#### [Selected text]

Content starts

The one-act Anastasia in Berlin was the first time Kenneth MacMillan had used film in tandem with choreographed action on stage. Checkpoint was the second – and with less happy results. The audience in Manchester had to wait for almost an hour while technicians completed work on Elisabeth Dalton’s set; scaffolding, back-projection and huge electronic eye. The work itself, MacMillan’s first for the Royal Ballet since Romeo and Juliet, was twenty minutes long.

Dalton’s design images were redolent of the still-divided Berlin in which MacMillan had so recently lived; the infamous Wall with its watchtowers, cameras, armed guards and sudden death. Choreographically the ballet, patently inspired by George Orwell’s 1984, was an extended pas de deux with interpolations from a corps of seven dancers. MacMillan depicted a future totalitarian society in which all expression of human feeling was forbidden and love could only be furtive.

For the ballet’s protagonists (danced by Svetlana Beriosova and Donald MacLeary), this meant assignations in the shadows, huddles against walls and even a vertiginous duet half way up a sheer wall in their attempts to avoid the all-probing video eye. In the end, they are discovered; the wall which was their refuge now devours them. The ballet ends with only the couple’s hands visible as they are swallowed by the wall and vainly try to reach other.

Content ends

#### [Information given]

Content starts

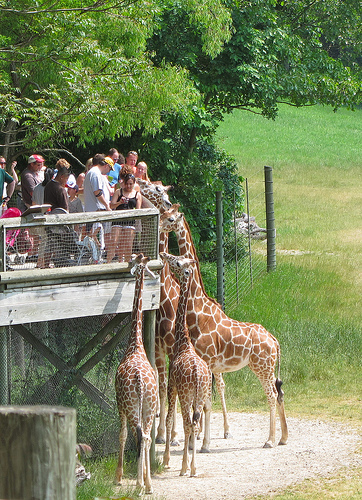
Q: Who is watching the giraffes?
A: A group of people.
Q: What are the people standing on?
A: A raised platform.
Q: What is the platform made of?
A: Wood.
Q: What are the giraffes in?
A: An enclosure.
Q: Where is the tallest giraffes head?
A: Above the fence by the people.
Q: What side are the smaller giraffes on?
A: The left side.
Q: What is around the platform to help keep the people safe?
A: A fence.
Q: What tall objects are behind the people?
A: Trees.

Content ends

#### [Tasks for this exercise]
• a. In the text about the ballet Checkpoint, who danced the two protagonists?
• b. Rewrite the text about the ballet Checkpoint from "The one-act Anastasia in" through "twenty minutes long.", and swap "Manchester" for "Birmingham".
The entries are separate material from the text about the ballet Checkpoint.

#### [Answers by item number]
• a. Svetlana Beriosova and Donald MacLeary.

• b.
The one-act Anastasia in Berlin was the first time Kenneth MacMillan had used film in tandem with choreographed action on stage. Checkpoint was the second – and with less happy results. The audience in Birmingham had to wait for almost an hour while technicians completed work on Elisabeth Dalton’s set; scaffolding, back-projection and huge electronic eye. The work itself, MacMillan’s first for the Royal Ballet since Romeo and Juliet, was twenty minutes long.